患者のリスクによって入院基本料は設定されている
病院の看護師数は同じであっても、看護配置基準が7対1といった多い看護師数となる場合、患者受入数は少なくなるので入院基本料も上げることになります。
患者1人に対して急変リスクや看護頻度が高くなるからこそ、入院基本料が高く設定されているわけです。
診療点数が多く設定されていることは、同じ日数入院しても入院基本料が高くなっていることを意味します。
看護配置基準が高く看護師数が患者数に対して多いならば、同じ日数だけ入院した時の費用が高額となりやすいです。
7対1看護のメリット
7対1看護のメリットは、患者にとっては看護師数が患者数に対して多いので、目が行き届く手厚いケアを期待できます。
夜勤看護師の負担が低くなる
そして、看護師にとっても1人で受け持つ患者数が常時7人以内という点から、13対1や15対1よりも特に夜勤時にかかる負担が低くなり働きやすいと考えられます。
看護基準により配置される看護師数は、4週間を通しての平均値となります。
このため、7対1看護であっても深夜勤については1人で7人を超える患者数を看護しなければならないからです。
13対1や15対1ともなれば更に夜勤時間帯は最小限の看護師数で数多くの患者を看護しなければなりません。
休みをカバーしてもらいやすい
また、7対1看護の病棟勤務では看護師の病欠や体調不良時にもカバーしてもらいやすい点が挙げられます。
在籍している看護師数が多いからこそ、看護師間で多少のシフト変更を融通し合うことが可能です。
働きやすく離職率が低い
13対1や15対1では、病棟の状況により急にシフトを変わっても普段受け持っていない患者だった場合には、見た目の数字以上に患者数が多いと感じられます。
このため、7対1看護は患者だけでなく看護師にとっても働きやすく身体への負担が少ないと考えられる勤務環境です。
そして、7対1看護配置の病院ほど看護師の離職率が低い傾向にあります。
7対1看護のデメリットは?
7対1看護ならば全ての看護師が働きやすく看護環境が恵まれていると考えがちです。
しかし、7対1看護は病院側にとって負担が大きく無理して維持している病院ほどしわ寄せが看護師へ向けられます。
一通り業務をこなせる看護師が少ない
なぜなら、7対1看護基準を満たしているものの、新人看護師を含めた人数で計算されているからです。

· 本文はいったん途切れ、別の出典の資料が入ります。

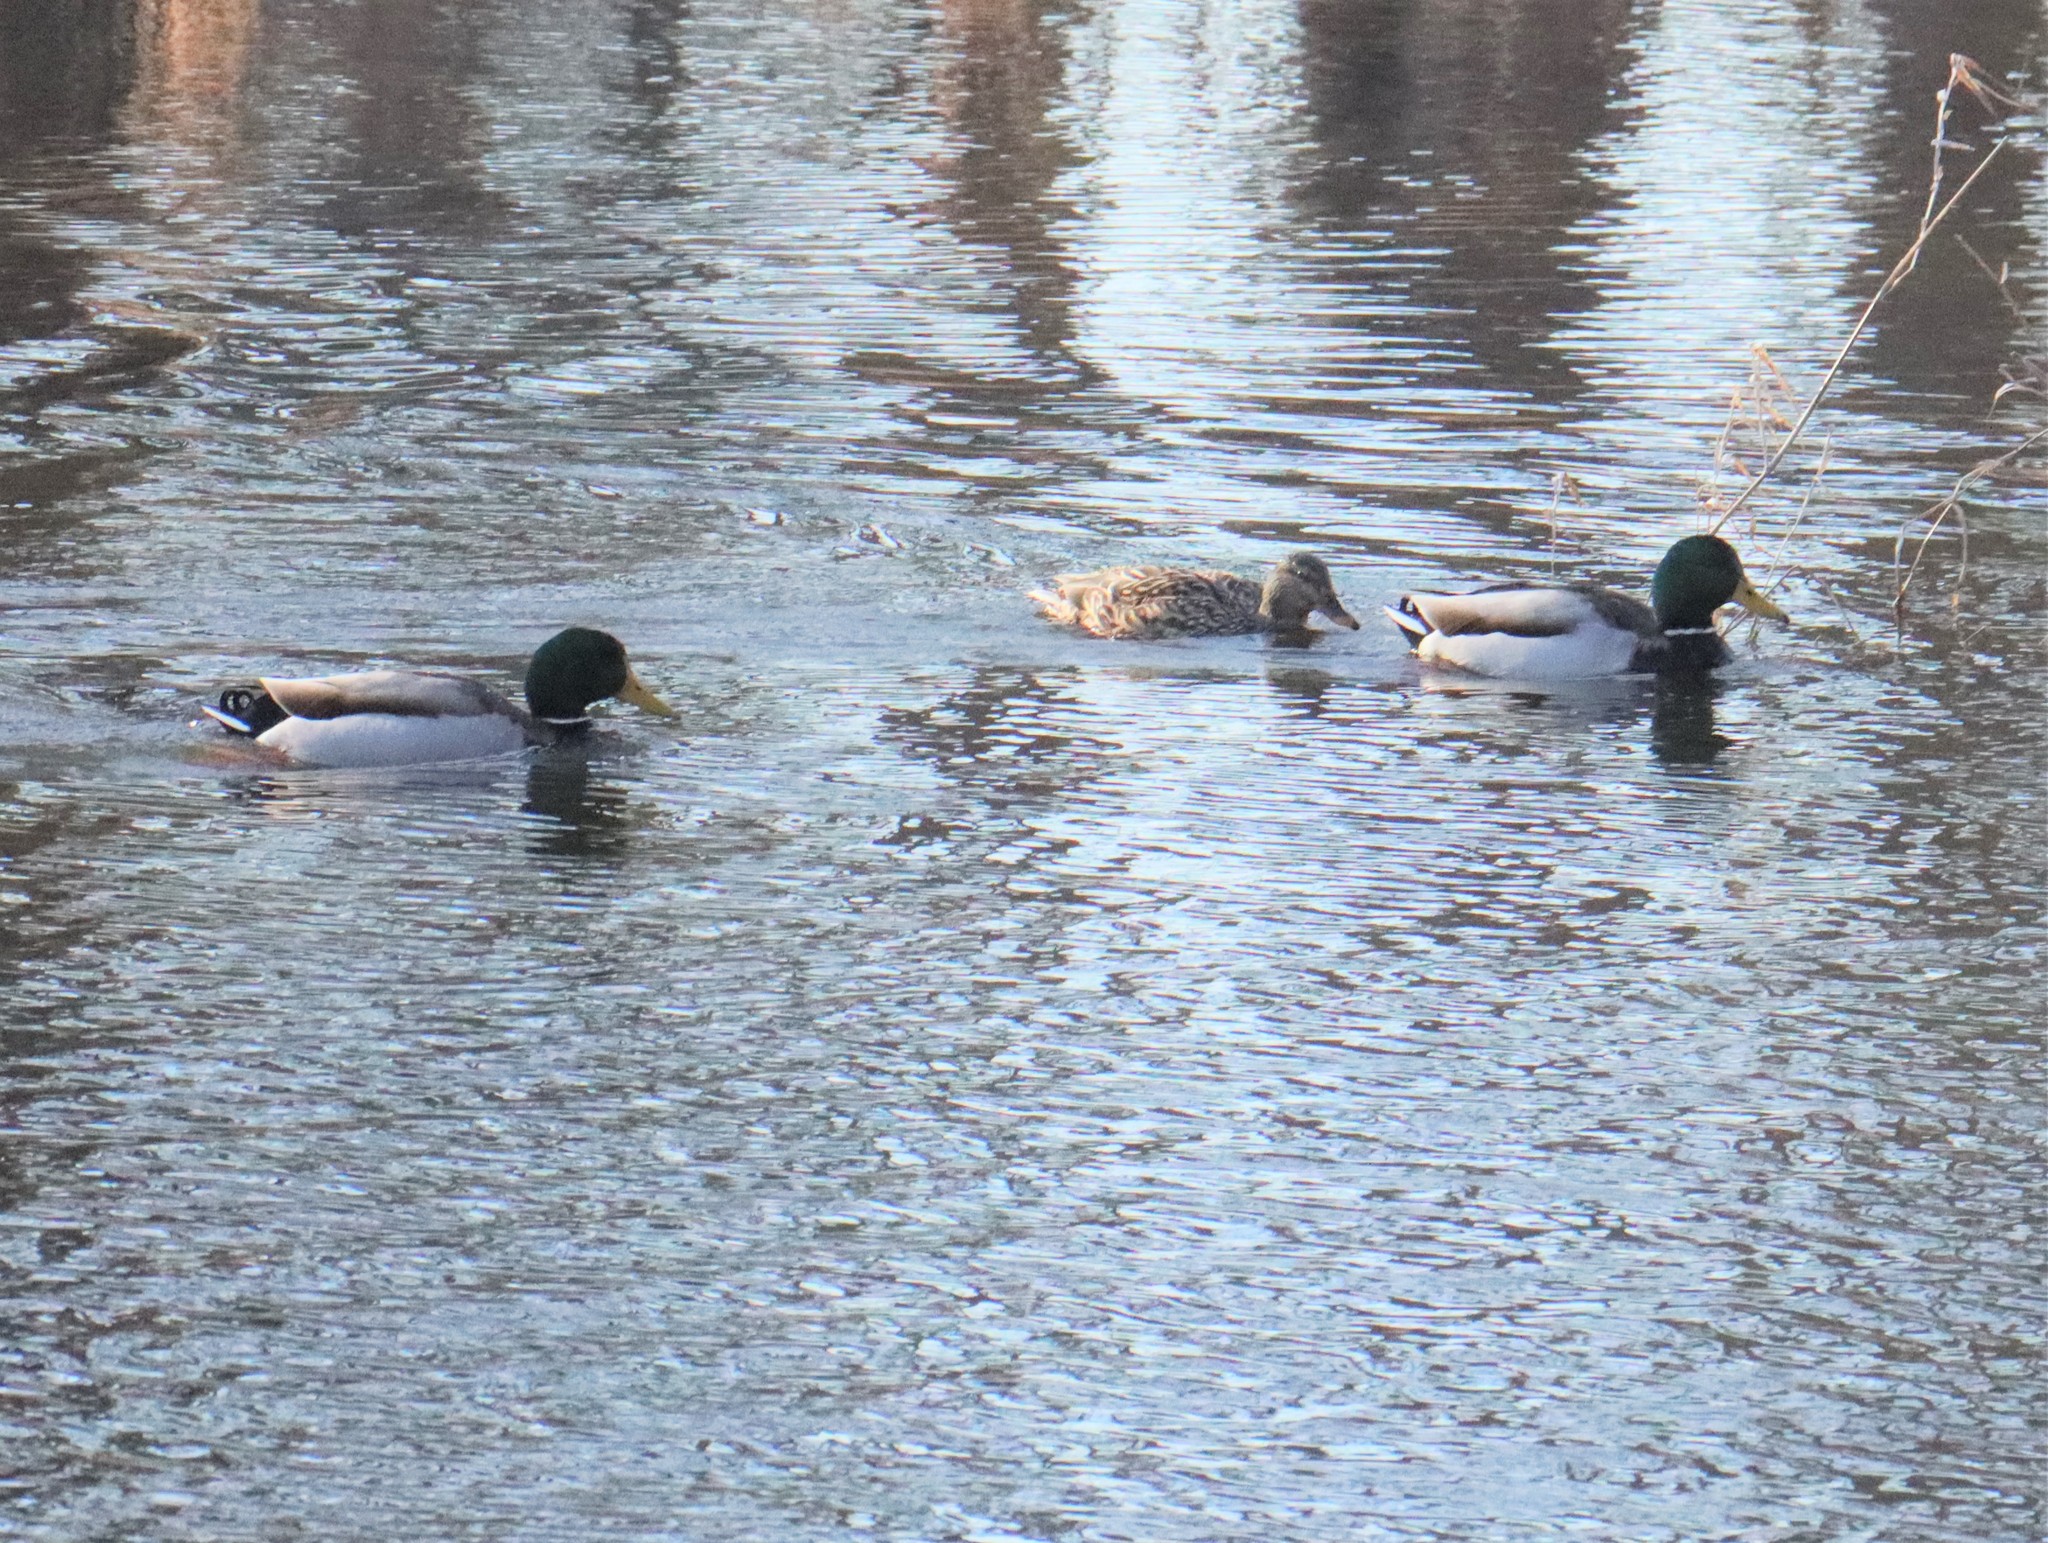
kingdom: Animalia
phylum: Chordata
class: Aves
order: Anseriformes
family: Anatidae
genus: Anas
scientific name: Anas platyrhynchos
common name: Mallard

実際に一通りの看護業務を指示なしでこなせる看護師数は少なくなりがちです。
とりわけ看護師の人数が少なくなる夜勤では、配置されている看護師の中に1人でも新人が含まれていると忙しい状況に拍車がかかります。
外来看護師のカバーをする
また、7対1看護を維持するために病棟の看護師が外来看護師を兼務している例もあります。
外来看護師配置基準となる30対1をカバーする役割を7対1看護病棟の看護師が担っている例もあるくらいです。
このため、7対1看護だから看護師の1人あたりにかかる負荷が減るとは限らず、場合により他の部門から看護業務を振り分けられてしまうことさえあります。
7対1看護でも安心はできない
そして、7対1看護を謳う病院で働く看護師の平均勤続年数をチェックすれば、いかに7対1看護だからといって安心できないかが分かるはずです。
7対1看護を行う病棟は急性期治療を行う病棟だからこそ、診療報酬が高い分だけ看護の手間も多く必要です。